VoxEU Column Financial Markets

The wrong financial crisis

Catastrophic failures of risk management throughout the entire banking sector multiplied a relatively minor collapse in housing prices into a paralysis of the global finance system not seen since the Great Depression. To fix it, governments should embark on a coordinated fiscal and monetary expansion and a coordinated bank recapitalisation.

All of us from Lawrence Summers to John Taylor were expecting a very different financial crisis. We were expecting the ‘Balance of Financial Terror’ between Asia and America to collapse and produce chaos. We are not having that financial crisis. Instead we are having a very different financial crisis. Catastrophic failures of risk management throughout the entire banking sector caused a relatively minor collapse in housing prices to freeze up global finance to a degree that has not been seen since the Great Depression.

The first good thing about this situation is that it does not call for different central banks and Treasuries to do different things, but rather for them all to do the same thing in unison without fouling each other’s oars. That should be relatively easy to arrange.

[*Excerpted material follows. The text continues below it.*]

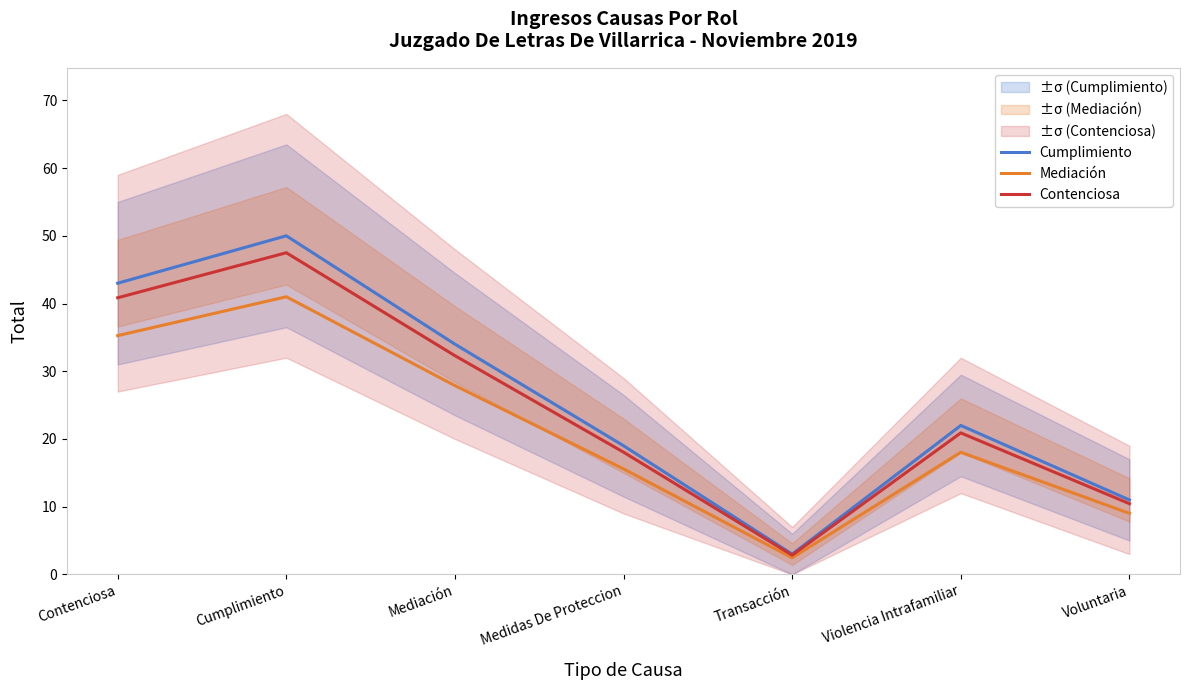

At which category does Cumplimiento reach its first local peak?

Cumplimiento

What we need right now are:

  • Coordinated fiscal expansions across the globe.

If the world economy is not now in something close enough to a liquidity trap to make no difference, it soon will be.

  • Coordinated monetary expansions across the globe.

A bank is any organisation that borrows or accepts investments short and lends long; the durations of its assets and liabilities are deliberately mismatched; when the entire banking sector is insolvent at current market prices, anything that reduces interest rates all along the yield curve helps reduce the magnitude of the insolvency.

  • Coordinated banking sector recapitalisations across the globe.

Since at least 1844 there has been broad consensus that the short-term price of safe liquidity is too important to be left to the market; now there is growing consensus that the price of risk is too important to be left to the market as well. For the government to operate on the price of risk through Operations-Twist on a Galactic scale is infeasible. That means that the aggregate degree of capitalisation of the banking system must become the object of policy choice. Call it socialism in one sector.

What we need in the longer term are:

  • Global rules to make outsized compensation incentive-compatible.

The Princes of Midtown Manhattan and Canary Wharf need to know that their fortunes will be lost if their institutions blow up within a decade of their handing over operational control – only in this way can you make them truly long in the fortunes of their firms and of the global economy rather than simply long in volatility.

  • More progressive global tax systems.

We wish we could build a better global economic system, but we do not know how to build one that does not contain a solid safety net for plutocrats, and the systems we do know how to build are politically unsustainable unless all voters know and believe that from those who have much will be taken away. The global market economy continues to evade all our attempts to make it foolproof – in large part because our greater fools are so ingenious. But there is not yet any requirement that this global economic downturn reach the magnitude of 1982, or even 1975.